We further demonstrated that Ki-67% by IHC is significantly correlated with the proliferation gene signature expression. The highest proliferation rate was noted in D subtype and almost all patients with high Ki-67% (>50%) had D subtype of MFP (Fig. 1C–E). At the same time T, NK cell and other immune signatures are very low for D subtype while enriched in tumor fraction. Furthermore, in D subtype, MCL patients exhibited high-risk somatic mutations, thereby exhibiting a significantly inferior OS compared to other subtypes. In addition, both primary and acquired BTKi resistant MCL patients exhibited a dominance of immune depleted signature. In addition, PD-L1 was significantly downregulated in the “D” MCL (p = 0.001) and PI3K was overexpressed, indicating that targeting the PD-L1 and PD-1 immune checkpoint axis may not appear beneficial in BTKi-resistant MCL, while PI3K pathway modulation could be a potential therapeutic target in these patients.

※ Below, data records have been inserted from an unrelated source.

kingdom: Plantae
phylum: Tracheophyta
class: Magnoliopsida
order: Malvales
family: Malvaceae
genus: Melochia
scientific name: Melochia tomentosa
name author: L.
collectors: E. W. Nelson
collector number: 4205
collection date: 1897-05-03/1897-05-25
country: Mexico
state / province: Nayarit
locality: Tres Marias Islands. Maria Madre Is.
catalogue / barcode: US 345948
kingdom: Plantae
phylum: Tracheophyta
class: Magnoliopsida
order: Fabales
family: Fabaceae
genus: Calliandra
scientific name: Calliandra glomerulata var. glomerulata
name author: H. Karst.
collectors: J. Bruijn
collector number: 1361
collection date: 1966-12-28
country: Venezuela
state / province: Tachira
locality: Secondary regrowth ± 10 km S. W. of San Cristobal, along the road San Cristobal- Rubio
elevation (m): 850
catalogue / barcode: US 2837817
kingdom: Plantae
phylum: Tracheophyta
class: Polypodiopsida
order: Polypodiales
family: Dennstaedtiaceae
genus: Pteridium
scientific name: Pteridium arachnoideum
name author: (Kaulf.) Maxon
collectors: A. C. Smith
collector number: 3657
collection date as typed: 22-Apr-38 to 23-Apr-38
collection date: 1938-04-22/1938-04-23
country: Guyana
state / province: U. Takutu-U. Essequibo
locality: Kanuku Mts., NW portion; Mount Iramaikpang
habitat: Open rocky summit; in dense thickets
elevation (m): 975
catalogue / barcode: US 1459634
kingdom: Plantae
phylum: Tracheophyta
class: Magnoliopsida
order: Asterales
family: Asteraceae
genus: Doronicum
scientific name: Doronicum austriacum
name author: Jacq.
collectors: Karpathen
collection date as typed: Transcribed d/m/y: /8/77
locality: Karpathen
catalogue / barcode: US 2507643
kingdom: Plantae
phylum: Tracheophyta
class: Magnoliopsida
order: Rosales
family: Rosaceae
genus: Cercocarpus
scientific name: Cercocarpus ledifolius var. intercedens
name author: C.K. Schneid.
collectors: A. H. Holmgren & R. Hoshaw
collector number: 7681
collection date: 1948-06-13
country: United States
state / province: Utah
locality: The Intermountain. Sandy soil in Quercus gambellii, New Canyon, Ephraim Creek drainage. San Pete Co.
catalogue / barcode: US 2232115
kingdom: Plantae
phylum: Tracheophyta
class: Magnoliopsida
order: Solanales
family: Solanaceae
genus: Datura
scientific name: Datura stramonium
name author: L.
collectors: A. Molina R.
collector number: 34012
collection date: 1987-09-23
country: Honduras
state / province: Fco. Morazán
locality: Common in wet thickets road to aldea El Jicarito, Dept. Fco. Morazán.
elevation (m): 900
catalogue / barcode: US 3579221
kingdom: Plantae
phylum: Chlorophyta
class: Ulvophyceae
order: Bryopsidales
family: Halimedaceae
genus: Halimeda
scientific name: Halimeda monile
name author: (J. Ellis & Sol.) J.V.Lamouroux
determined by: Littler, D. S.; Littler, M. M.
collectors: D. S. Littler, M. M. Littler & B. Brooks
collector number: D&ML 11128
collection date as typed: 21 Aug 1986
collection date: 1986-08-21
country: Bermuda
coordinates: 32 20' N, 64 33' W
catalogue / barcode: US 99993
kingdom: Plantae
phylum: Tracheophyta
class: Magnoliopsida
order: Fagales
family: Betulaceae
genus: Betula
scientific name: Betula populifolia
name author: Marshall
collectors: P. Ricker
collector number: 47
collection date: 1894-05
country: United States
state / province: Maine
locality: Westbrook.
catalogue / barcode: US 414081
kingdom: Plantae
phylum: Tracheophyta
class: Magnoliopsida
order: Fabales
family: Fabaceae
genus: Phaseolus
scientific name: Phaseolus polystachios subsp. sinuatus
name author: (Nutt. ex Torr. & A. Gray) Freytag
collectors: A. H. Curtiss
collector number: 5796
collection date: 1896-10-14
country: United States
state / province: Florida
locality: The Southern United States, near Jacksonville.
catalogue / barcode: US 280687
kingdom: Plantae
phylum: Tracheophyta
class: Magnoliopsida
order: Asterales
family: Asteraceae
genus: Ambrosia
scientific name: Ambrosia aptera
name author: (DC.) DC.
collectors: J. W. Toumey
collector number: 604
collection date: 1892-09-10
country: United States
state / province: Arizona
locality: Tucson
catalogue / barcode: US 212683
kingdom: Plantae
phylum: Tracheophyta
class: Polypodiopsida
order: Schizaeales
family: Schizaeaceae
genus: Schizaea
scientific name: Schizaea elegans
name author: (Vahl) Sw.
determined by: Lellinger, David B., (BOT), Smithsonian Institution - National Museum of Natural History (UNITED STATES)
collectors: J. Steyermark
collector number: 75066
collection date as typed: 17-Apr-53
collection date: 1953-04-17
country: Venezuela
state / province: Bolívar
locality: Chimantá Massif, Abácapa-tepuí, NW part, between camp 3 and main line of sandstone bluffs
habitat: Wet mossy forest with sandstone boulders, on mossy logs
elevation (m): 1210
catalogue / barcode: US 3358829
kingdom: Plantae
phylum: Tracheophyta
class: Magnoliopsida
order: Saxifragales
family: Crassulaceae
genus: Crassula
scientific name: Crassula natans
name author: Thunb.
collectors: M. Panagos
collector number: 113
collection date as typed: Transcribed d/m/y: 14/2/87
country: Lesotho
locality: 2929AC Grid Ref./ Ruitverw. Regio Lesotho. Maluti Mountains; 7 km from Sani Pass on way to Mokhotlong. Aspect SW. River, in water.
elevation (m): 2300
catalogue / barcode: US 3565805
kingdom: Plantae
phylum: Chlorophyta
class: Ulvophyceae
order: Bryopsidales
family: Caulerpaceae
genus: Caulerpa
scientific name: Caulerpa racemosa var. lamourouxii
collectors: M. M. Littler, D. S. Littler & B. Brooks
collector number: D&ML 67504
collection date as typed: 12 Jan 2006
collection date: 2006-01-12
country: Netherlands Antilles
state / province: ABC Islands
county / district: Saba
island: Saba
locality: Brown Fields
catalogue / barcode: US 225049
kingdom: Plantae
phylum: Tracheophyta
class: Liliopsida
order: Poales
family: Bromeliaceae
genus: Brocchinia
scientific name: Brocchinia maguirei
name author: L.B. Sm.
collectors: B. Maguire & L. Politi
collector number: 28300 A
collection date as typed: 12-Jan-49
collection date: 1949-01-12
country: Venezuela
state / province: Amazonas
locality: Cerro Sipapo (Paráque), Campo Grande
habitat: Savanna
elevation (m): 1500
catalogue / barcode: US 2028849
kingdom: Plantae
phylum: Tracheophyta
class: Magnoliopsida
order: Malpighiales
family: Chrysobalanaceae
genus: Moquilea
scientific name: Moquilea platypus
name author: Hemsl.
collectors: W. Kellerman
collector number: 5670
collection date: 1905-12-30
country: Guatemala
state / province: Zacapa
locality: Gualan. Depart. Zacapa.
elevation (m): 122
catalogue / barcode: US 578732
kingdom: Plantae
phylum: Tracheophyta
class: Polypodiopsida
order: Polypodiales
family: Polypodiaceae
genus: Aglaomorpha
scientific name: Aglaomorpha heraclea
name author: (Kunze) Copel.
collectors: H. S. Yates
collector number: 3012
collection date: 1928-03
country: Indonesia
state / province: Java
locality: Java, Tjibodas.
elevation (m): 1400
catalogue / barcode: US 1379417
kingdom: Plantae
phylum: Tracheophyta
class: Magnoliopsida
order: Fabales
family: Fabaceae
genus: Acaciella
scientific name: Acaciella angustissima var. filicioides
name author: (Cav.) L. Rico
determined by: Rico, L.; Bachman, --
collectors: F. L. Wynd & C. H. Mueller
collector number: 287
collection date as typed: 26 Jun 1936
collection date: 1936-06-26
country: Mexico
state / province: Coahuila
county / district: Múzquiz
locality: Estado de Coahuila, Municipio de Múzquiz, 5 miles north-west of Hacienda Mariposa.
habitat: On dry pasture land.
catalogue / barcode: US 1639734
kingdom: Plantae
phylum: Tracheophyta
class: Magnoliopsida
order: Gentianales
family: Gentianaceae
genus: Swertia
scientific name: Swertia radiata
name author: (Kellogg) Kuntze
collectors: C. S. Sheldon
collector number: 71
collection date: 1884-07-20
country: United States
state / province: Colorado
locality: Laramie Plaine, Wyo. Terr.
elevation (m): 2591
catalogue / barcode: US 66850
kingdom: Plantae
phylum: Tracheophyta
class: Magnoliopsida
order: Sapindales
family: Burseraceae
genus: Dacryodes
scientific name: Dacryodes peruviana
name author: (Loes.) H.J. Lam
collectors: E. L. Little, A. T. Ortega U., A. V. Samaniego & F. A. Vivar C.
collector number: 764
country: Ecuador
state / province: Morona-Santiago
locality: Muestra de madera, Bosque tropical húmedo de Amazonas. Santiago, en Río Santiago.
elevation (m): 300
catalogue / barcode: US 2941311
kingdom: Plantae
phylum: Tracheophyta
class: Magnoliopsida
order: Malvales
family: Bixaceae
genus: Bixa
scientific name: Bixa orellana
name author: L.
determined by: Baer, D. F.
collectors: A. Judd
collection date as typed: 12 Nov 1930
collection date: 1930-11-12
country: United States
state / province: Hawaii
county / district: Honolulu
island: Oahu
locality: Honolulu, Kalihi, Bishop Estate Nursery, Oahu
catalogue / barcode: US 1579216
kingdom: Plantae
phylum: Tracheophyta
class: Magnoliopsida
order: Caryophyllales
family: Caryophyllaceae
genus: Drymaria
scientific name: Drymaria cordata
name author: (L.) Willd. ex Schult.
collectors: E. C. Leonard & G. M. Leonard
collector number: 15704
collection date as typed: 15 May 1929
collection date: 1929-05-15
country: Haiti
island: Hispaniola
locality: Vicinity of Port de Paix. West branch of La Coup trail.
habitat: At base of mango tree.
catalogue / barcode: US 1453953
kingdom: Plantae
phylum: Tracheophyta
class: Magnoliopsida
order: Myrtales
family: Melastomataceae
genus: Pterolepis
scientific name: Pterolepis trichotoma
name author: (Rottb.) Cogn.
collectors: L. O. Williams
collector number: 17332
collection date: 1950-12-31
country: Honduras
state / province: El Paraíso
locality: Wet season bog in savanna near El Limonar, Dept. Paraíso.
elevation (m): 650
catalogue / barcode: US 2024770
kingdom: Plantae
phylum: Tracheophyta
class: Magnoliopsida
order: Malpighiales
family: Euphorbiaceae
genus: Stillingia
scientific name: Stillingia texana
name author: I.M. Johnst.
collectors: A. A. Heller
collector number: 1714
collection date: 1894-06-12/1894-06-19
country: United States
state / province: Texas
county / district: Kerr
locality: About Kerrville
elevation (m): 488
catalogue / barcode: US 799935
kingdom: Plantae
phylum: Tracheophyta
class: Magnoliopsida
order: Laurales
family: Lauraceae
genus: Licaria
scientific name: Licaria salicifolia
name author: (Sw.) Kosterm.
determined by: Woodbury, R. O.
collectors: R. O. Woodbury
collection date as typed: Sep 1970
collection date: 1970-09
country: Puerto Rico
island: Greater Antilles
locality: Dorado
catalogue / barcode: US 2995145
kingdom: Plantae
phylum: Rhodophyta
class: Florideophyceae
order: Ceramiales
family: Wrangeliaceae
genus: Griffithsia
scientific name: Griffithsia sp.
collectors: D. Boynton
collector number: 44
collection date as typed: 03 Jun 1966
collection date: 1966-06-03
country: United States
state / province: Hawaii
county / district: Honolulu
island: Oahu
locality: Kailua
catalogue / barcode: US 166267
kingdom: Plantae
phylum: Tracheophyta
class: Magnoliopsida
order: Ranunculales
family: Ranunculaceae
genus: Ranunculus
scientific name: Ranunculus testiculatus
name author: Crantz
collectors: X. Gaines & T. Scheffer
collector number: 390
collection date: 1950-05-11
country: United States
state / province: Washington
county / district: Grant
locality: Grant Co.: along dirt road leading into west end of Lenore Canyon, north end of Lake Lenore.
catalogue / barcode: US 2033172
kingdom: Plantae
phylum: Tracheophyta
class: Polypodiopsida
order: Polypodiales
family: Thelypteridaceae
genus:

Our findings indicate a thought-provoking report on MFP clusters in MCL, showing that an immune depleted subtype is associated with poor outcomes and BTKi resistance in MCL. The study is limited by small number of patients and limited tissue availability for sequencing and a larger cohort of BTKi treated MCL patients in the frontline setting would be ideal to provide robust results. Our data suggests that the TME has a prominent role in mediating response to BTKi. The immunosuppressive TME in MCL requires further investigation to understand drug resistance. These multi-omic data provide a novel avenue to study the mechanics of the interactions of immune cell-tumor landscape and its alteration by BTKi in MCL patients.